EXTRACTED DATA:
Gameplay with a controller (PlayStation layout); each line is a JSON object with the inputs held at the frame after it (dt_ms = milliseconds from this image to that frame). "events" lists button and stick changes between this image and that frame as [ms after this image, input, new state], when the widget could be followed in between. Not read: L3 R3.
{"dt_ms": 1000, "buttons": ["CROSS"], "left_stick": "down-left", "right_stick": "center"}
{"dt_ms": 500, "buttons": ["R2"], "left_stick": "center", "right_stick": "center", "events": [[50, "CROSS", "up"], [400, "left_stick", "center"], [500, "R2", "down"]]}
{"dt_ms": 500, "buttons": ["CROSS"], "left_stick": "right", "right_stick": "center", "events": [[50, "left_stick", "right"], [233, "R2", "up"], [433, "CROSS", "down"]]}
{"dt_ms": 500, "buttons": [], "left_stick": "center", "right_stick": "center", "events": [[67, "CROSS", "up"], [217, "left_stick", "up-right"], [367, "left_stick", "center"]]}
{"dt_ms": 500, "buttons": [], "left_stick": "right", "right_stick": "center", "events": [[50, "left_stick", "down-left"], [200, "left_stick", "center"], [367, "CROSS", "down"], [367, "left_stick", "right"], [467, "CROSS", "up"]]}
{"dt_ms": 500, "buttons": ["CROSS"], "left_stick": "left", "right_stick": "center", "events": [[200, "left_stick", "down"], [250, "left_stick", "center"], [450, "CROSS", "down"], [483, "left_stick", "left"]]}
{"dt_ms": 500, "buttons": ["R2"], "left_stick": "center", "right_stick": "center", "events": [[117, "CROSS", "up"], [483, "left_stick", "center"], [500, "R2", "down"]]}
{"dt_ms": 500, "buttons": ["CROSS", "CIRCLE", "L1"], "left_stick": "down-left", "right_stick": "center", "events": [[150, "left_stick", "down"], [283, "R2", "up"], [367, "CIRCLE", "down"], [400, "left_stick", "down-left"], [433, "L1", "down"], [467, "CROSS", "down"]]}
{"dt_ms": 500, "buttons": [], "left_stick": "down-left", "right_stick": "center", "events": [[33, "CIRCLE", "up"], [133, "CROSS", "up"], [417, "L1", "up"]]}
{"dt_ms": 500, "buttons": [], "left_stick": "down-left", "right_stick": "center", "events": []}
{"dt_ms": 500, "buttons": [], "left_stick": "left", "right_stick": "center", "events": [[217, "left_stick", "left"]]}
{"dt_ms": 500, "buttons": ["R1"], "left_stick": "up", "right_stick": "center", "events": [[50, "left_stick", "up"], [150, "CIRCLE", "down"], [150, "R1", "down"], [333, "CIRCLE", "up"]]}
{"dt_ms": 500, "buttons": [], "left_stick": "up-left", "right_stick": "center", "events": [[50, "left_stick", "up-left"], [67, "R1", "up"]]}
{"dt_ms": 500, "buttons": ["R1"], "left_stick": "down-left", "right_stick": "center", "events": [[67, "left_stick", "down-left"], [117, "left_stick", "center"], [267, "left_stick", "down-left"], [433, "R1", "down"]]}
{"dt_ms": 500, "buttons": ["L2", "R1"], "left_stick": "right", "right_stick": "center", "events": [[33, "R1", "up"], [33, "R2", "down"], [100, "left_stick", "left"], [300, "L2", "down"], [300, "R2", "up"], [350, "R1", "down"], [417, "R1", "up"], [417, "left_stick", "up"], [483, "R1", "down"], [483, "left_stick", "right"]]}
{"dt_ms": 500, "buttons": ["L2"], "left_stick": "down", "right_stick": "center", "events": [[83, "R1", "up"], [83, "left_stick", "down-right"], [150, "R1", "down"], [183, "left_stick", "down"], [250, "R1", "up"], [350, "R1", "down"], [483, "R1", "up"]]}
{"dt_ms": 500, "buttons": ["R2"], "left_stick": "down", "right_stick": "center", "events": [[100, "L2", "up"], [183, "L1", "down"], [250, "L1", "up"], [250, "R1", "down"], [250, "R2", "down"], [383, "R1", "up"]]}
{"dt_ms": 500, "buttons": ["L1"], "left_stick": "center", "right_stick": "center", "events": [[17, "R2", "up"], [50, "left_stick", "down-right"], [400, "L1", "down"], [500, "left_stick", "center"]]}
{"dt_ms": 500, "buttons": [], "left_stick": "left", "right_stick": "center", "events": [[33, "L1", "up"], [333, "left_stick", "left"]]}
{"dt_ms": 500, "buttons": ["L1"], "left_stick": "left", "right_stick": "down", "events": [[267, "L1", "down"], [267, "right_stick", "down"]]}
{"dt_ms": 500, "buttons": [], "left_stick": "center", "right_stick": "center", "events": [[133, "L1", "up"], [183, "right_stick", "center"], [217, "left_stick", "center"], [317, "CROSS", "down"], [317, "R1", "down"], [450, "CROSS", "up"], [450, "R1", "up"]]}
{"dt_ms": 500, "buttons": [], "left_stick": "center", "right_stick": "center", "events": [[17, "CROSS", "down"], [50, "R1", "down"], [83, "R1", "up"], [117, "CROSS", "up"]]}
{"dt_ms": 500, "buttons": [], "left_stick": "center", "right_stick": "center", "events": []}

YOUR INSTRUCTIONS:
Set down the listing in full, keeping every word exactly as it is.

TASK OUTPUT:
Gameplay with a controller (PlayStation layout); each line is a JSON object with the inputs held at the frame after it (dt_ms = milliseconds from this image to that frame). "events" lists button and stick changes between this image and that frame as [ms after this image, input, new state], when the widget could be followed in between. Not read: L3 R3.
{"dt_ms": 1000, "buttons": ["CROSS"], "left_stick": "down-left", "right_stick": "center"}
{"dt_ms": 500, "buttons": ["R2"], "left_stick": "center", "right_stick": "center", "events": [[50, "CROSS", "up"], [400, "left_stick", "center"], [500, "R2", "down"]]}
{"dt_ms": 500, "buttons": ["CROSS"], "left_stick": "right", "right_stick": "center", "events": [[50, "left_stick", "right"], [233, "R2", "up"], [433, "CROSS", "down"]]}
{"dt_ms": 500, "buttons": [], "left_stick": "center", "right_stick": "center", "events": [[67, "CROSS", "up"], [217, "left_stick", "up-right"], [367, "left_stick", "center"]]}
{"dt_ms": 500, "buttons": [], "left_stick": "right", "right_stick": "center", "events": [[50, "left_stick", "down-left"], [200, "left_stick", "center"], [367, "CROSS", "down"], [367, "left_stick", "right"], [467, "CROSS", "up"]]}
{"dt_ms": 500, "buttons": ["CROSS"], "left_stick": "left", "right_stick": "center", "events": [[200, "left_stick", "down"], [250, "left_stick", "center"], [450, "CROSS", "down"], [483, "left_stick", "left"]]}
{"dt_ms": 500, "buttons": ["R2"], "left_stick": "center", "right_stick": "center", "events": [[117, "CROSS", "up"], [483, "left_stick", "center"], [500, "R2", "down"]]}
{"dt_ms": 500, "buttons": ["CROSS", "CIRCLE", "L1"], "left_stick": "down-left", "right_stick": "center", "events": [[150, "left_stick", "down"], [283, "R2", "up"], [367, "CIRCLE", "down"], [400, "left_stick", "down-left"], [433, "L1", "down"], [467, "CROSS", "down"]]}
{"dt_ms": 500, "buttons": [], "left_stick": "down-left", "right_stick": "center", "events": [[33, "CIRCLE", "up"], [133, "CROSS", "up"], [417, "L1", "up"]]}
{"dt_ms": 500, "buttons": [], "left_stick": "down-left", "right_stick": "center", "events": []}
{"dt_ms": 500, "buttons": [], "left_stick": "left", "right_stick": "center", "events": [[217, "left_stick", "left"]]}
{"dt_ms": 500, "buttons": ["R1"], "left_stick": "up", "right_stick": "center", "events": [[50, "left_stick", "up"], [150, "CIRCLE", "down"], [150, "R1", "down"], [333, "CIRCLE", "up"]]}
{"dt_ms": 500, "buttons": [], "left_stick": "up-left", "right_stick": "center", "events": [[50, "left_stick", "up-left"], [67, "R1", "up"]]}
{"dt_ms": 500, "buttons": ["R1"], "left_stick": "down-left", "right_stick": "center", "events": [[67, "left_stick", "down-left"], [117, "left_stick", "center"], [267, "left_stick", "down-left"], [433, "R1", "down"]]}
{"dt_ms": 500, "buttons": ["L2", "R1"], "left_stick": "right", "right_stick": "center", "events": [[33, "R1", "up"], [33, "R2", "down"], [100, "left_stick", "left"], [300, "L2", "down"], [300, "R2", "up"], [350, "R1", "down"], [417, "R1", "up"], [417, "left_stick", "up"], [483, "R1", "down"], [483, "left_stick", "right"]]}
{"dt_ms": 500, "buttons": ["L2"], "left_stick": "down", "right_stick": "center", "events": [[83, "R1", "up"], [83, "left_stick", "down-right"], [150, "R1", "down"], [183, "left_stick", "down"], [250, "R1", "up"], [350, "R1", "down"], [483, "R1", "up"]]}
{"dt_ms": 500, "buttons": ["R2"], "left_stick": "down", "right_stick": "center", "events": [[100, "L2", "up"], [183, "L1", "down"], [250, "L1", "up"], [250, "R1", "down"], [250, "R2", "down"], [383, "R1", "up"]]}
{"dt_ms": 500, "buttons": ["L1"], "left_stick": "center", "right_stick": "center", "events": [[17, "R2", "up"], [50, "left_stick", "down-right"], [400, "L1", "down"], [500, "left_stick", "center"]]}
{"dt_ms": 500, "buttons": [], "left_stick": "left", "right_stick": "center", "events": [[33, "L1", "up"], [333, "left_stick", "left"]]}
{"dt_ms": 500, "buttons": ["L1"], "left_stick": "left", "right_stick": "down", "events": [[267, "L1", "down"], [267, "right_stick", "down"]]}
{"dt_ms": 500, "buttons": [], "left_stick": "center", "right_stick": "center", "events": [[133, "L1", "up"], [183, "right_stick", "center"], [217, "left_stick", "center"], [317, "CROSS", "down"], [317, "R1", "down"], [450, "CROSS", "up"], [450, "R1", "up"]]}
{"dt_ms": 500, "buttons": [], "left_stick": "center", "right_stick": "center", "events": [[17, "CROSS", "down"], [50, "R1", "down"], [83, "R1", "up"], [117, "CROSS", "up"]]}
{"dt_ms": 500, "buttons": [], "left_stick": "center", "right_stick": "center", "events": []}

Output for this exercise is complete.